The City of Austin and a nonprofit foundation have signed an agreement to preserve a historic house at Riverside Drive and Interstate 35 and operate it as an events center.
The 1922 Norwood House and surrounding grounds will be restored under a Parkland Improvement, Management & Operations Agreement that was finalized in late July. Once renovations are complete, the estate will be a financially self-sufficient rental venue for private and neighborhood events, similar to the Zilker Clubhouse and the historic cottage at Mayfield Park. Revenue will go toward a park endowment fund for future maintenance and improvements, according to the South River City Citizens’ summer newsletter.
Few places are as emblematic of Austin’s booms and busts as the historic landmark. Built on about five acres and once surrounded with formal gardens, the one-story brick bungalow belonged to Ollie Norwood, best known as the developer behind Austin’s first skyscraper, Norwood Tower — a fanciful Gothic Revival building built shortly before the 1929 stock market crash. The Norwoods’ hilltop estate also included small homes for their in-laws, a pecan orchard, a split-level greenhouse, tennis courts, a bath house and a swimming pool fed by a warm spring. When business slowed during the Great Depression, they opened the pool to the public for an admission fee.
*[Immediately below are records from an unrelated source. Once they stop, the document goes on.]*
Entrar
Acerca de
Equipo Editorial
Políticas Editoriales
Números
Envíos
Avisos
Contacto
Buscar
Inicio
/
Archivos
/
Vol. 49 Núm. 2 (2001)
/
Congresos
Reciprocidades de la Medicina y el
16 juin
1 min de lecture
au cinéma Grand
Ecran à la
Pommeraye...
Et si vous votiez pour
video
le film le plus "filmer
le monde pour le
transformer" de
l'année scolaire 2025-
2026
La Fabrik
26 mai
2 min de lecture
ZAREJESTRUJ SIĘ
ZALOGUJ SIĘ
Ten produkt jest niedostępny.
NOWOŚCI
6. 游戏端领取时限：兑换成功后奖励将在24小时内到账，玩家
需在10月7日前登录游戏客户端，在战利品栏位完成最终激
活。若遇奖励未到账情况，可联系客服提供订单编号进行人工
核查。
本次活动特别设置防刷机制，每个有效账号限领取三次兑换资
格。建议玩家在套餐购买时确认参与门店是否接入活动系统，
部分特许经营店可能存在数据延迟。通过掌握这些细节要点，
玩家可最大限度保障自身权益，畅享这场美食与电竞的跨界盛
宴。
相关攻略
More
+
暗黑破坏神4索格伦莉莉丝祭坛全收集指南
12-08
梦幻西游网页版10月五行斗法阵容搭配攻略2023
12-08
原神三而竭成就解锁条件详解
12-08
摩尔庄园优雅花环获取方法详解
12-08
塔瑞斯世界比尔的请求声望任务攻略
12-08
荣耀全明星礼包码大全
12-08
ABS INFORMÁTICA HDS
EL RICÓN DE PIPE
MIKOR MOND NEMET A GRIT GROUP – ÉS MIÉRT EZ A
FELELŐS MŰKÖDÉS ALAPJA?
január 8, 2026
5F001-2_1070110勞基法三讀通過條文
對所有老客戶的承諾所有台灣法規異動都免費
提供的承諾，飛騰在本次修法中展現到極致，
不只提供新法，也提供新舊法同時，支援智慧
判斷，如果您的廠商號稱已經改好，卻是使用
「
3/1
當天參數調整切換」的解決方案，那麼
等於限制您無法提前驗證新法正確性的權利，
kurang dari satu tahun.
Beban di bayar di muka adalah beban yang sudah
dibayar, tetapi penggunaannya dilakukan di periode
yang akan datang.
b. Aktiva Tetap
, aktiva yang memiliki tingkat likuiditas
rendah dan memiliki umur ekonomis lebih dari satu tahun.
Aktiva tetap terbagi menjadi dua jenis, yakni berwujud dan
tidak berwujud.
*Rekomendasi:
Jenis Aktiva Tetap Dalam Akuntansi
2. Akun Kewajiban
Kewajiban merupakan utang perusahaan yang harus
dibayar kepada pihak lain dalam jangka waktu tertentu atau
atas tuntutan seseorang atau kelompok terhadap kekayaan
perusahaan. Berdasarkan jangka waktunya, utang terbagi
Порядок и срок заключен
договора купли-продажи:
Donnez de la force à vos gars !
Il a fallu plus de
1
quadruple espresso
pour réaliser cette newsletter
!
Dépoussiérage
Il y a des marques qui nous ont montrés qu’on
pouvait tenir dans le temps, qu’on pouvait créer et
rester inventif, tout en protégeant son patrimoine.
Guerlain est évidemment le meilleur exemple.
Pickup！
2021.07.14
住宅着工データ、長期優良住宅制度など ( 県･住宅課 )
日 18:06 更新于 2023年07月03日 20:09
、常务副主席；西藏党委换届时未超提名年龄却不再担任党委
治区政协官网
They managed to keep the estate, though eventually much of the land was lost to the right-of-way for what is now Interstate 35 and to the widening of Riverside Drive.
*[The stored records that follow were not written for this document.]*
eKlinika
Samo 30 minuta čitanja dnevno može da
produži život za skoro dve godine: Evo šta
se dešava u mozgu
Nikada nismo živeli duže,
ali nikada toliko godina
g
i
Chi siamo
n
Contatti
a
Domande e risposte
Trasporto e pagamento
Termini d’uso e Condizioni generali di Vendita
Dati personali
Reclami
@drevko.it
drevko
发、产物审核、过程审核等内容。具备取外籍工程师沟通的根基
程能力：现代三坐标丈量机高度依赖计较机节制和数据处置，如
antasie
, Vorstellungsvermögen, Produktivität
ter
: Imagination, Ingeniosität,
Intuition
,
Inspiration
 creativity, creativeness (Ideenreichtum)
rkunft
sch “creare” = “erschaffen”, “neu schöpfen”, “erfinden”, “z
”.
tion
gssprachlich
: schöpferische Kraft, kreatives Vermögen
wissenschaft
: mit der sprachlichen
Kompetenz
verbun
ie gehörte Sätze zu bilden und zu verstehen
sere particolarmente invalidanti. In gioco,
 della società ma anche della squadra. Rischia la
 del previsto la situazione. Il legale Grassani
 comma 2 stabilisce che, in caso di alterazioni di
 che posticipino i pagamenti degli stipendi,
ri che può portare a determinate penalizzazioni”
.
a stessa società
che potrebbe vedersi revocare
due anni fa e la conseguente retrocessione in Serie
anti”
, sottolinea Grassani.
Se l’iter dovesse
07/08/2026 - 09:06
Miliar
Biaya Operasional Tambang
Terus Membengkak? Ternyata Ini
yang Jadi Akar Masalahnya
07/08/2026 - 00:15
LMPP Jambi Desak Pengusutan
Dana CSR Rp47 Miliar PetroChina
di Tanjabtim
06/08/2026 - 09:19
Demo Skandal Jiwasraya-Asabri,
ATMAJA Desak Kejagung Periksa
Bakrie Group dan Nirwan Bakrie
After the Norwoods sold the estate in 1961, the house was converted into a business and lost some of its decorative features to paneling and fluorescent lights. During a building boom in the 1980s, its sale to a condominium developer who planned to tear it down sparked neighborhood protests. Rather than being demolished, the house was moved off its original lot, its bricks were removed and sold, and many of its significant Arts & Crafts features were lost. When the condo development fell through shortly before an economic bust, the City of Austin bought the estate for parkland, but never set aside funds to restore the house.
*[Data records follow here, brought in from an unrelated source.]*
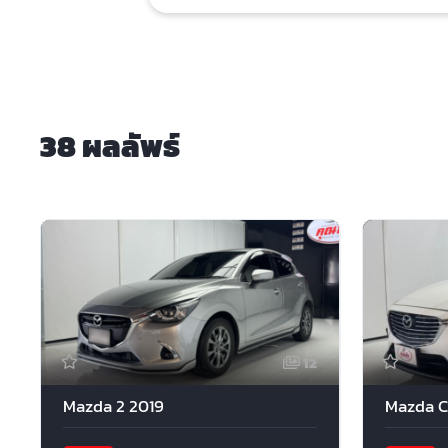
38 ผลลัพธ์
12
Mazda 2 2019
Mazda C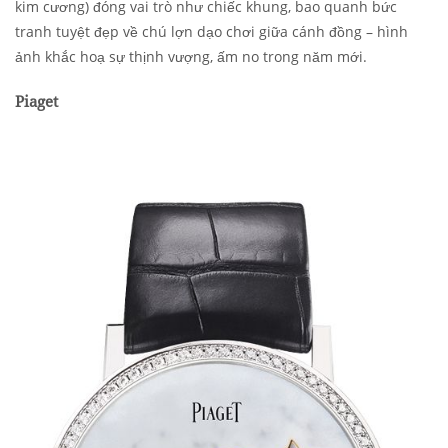
kim cương) đóng vai trò như chiếc khung, bao quanh bức
tranh tuyệt đẹp về chú lợn dạo chơi giữa cánh đồng – hình
ảnh khắc hoạ sự thịnh vượng, ấm no trong năm mới.
Piaget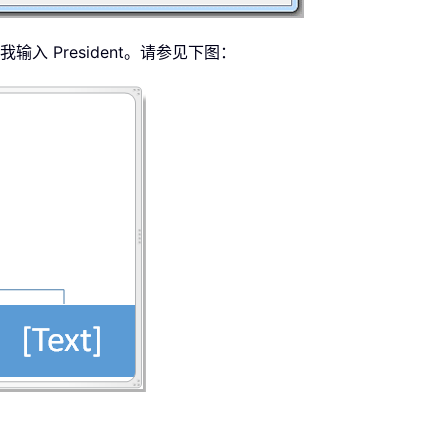
入 President。请参见下图：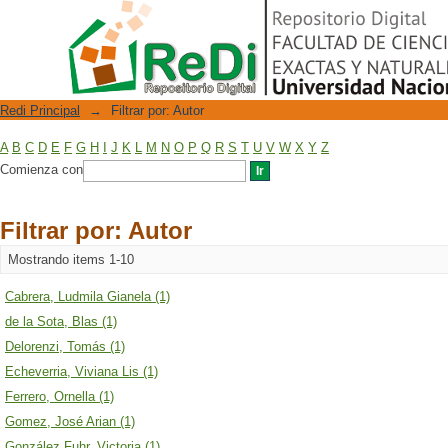
Filtrar por: Autor
Repositorio Digital
Redi Principal
→
Filtrar por: Autor
A
B
C
D
E
F
G
H
I
J
K
L
M
N
O
P
Q
R
S
T
U
V
W
X
Y
Z
Comienza con
Filtrar por: Autor
Mostrando items 1-10
Cabrera, Ludmila Gianela (1)
de la Sota, Blas (1)
Delorenzi, Tomás (1)
Echeverria, Viviana Lis (1)
Ferrero, Ornella (1)
Gomez, José Arian (1)
González Fuhr, Victoria (1)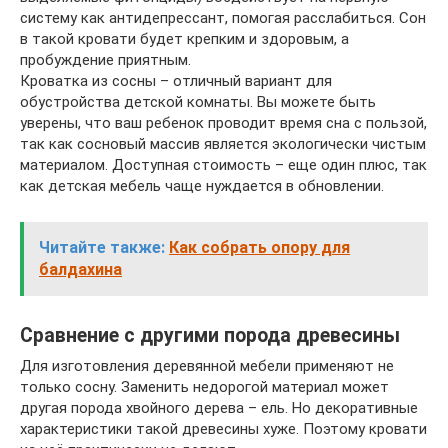
систему как антидепрессант, помогая расслабиться. Сон
в такой кровати будет крепким и здоровым, а
пробуждение приятным.
Кроватка из сосны – отличный вариант для
обустройства детской комнаты. Вы можете быть
уверены, что ваш ребенок проводит время сна с пользой,
так как сосновый массив является экологически чистым
материалом. Доступная стоимость – еще один плюс, так
как детская мебель чаще нуждается в обновлении.
Читайте также:
Как собрать опору для
балдахина
Сравнение с другими порода древесины
Для изготовления деревянной мебели применяют не
только сосну. Заменить недорогой материал может
другая порода хвойного дерева – ель. Но декоративные
характеристики такой древесины хуже. Поэтому кровати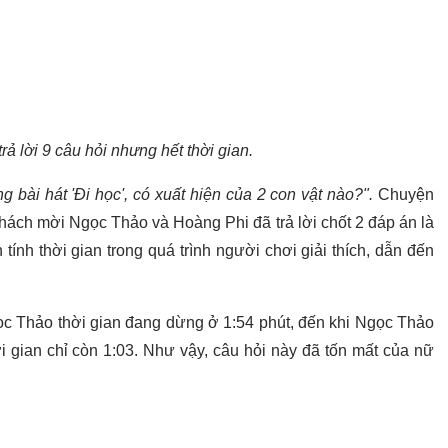
rả lời 9 câu hỏi nhưng hết thời gian.
g bài hát 'Đi học', có xuất hiện của 2 con vật nào?".
Chuyện
hách mời Ngọc Thảo và Hoàng Phi đã trả lời chốt 2 đáp án là
ính thời gian trong quá trình người chơi giải thích, dẫn đến
ọc Thảo thời gian đang dừng ở 1:54 phút, đến khi Ngọc Thảo
hời gian chỉ còn 1:03. Như vậy, câu hỏi này đã tốn mất của nữ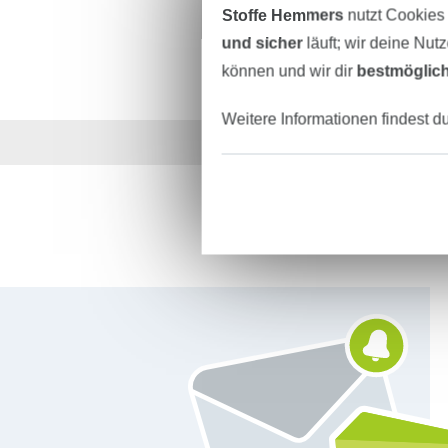
Stoffe Hemmers
nutzt Cookies
und sicher
läuft; wir deine Nut
können und wir dir
bestmöglich
Weitere Informationen findest d
Über 1.8 Millionen M
Für den Stoffe Hemmers Newsletter anmelden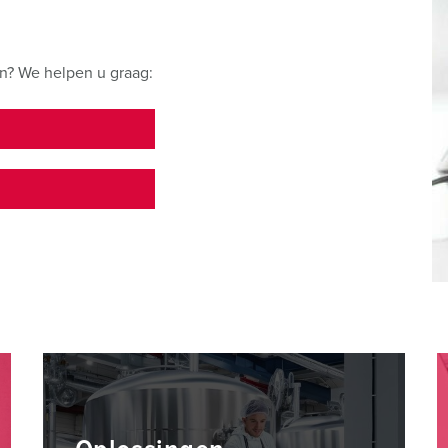
n? We helpen u graag:
E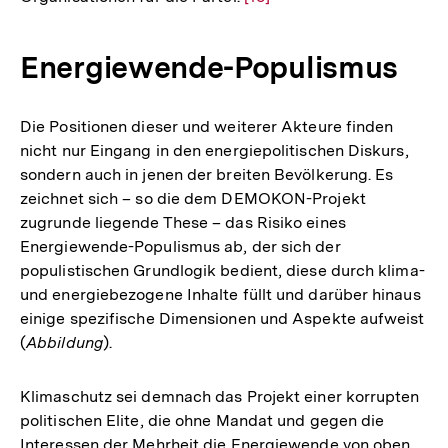
Auflösung
der
Energiewende-Populismus
Fußnote
Die Positionen dieser und weiterer Akteure finden
nicht nur Eingang in den energiepolitischen Diskurs,
sondern auch in jenen der breiten Bevölkerung. Es
zeichnet sich – so die dem DEMOKON-Projekt
zugrunde liegende These – das Risiko eines
Energiewende-Populismus ab, der sich der
populistischen Grundlogik bedient, diese durch klima-
und energiebezogene Inhalte füllt und darüber hinaus
einige spezifische Dimensionen und Aspekte aufweist
(
Abbildung
).
Klimaschutz sei demnach das Projekt einer korrupten
politischen Elite, die ohne Mandat und gegen die
Interessen der Mehrheit die Energiewende von oben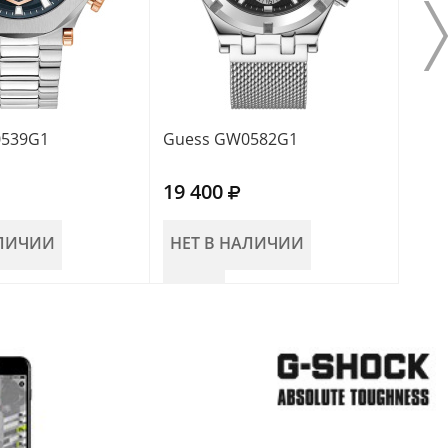
0539G1
Guess GW0582G1
Gue
19 400
18 
АЛИЧИИ
НЕТ В НАЛИЧИИ
НЕ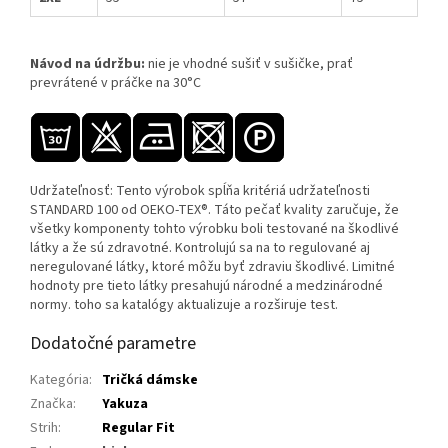
Návod na údržbu:
nie je vhodné sušiť v sušičke, prať
prevrátené v práčke na 30°C
Udržateľnosť: Tento výrobok spĺňa kritériá udržateľnosti
STANDARD 100 od OEKO-TEX®. Táto pečať kvality zaručuje, že
všetky komponenty tohto výrobku boli testované na škodlivé
látky a že sú zdravotné. Kontrolujú sa na to regulované aj
neregulované látky, ktoré môžu byť zdraviu škodlivé. Limitné
hodnoty pre tieto látky presahujú národné a medzinárodné
normy. toho sa katalógy aktualizuje a rozširuje test.
Dodatočné parametre
Kategória
:
Tričká dámske
Značka
:
Yakuza
Strih
:
Regular Fit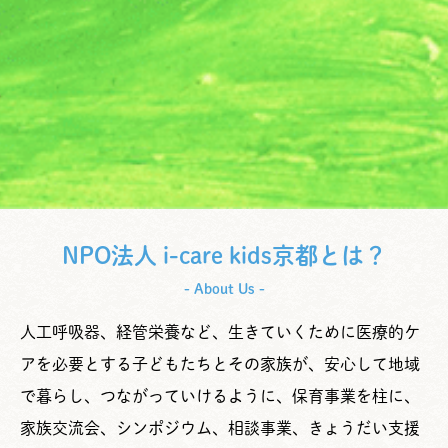
NPO法人 i-care kids京都とは？
- About Us -
人工呼吸器、経管栄養など、生きていくために医療的ケ
アを必要とする子どもたちとその家族が、安心して地域
で暮らし、つながっていけるように、保育事業を柱に、
家族交流会、シンポジウム、相談事業、きょうだい支援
In the late 1990s, the Women’s Chamber of Commerce raised money to move the house back to its original site on an improved foundation, but the house remained boarded up and its grounds were used as a dog park. Amid another major recession that further strained city funds, in 2008 the South River City Citizens neighborhood group formed a historic preservation subcommittee known as the Norwood Posse, and in 2012 established the nonprofit Norwood Park Foundation to support historic preservation with donations and rental fees rather than taxpayer money. Through the public/private partnership that was sealed last month, the foundation will renovate the city-owned landmark and operate the events center.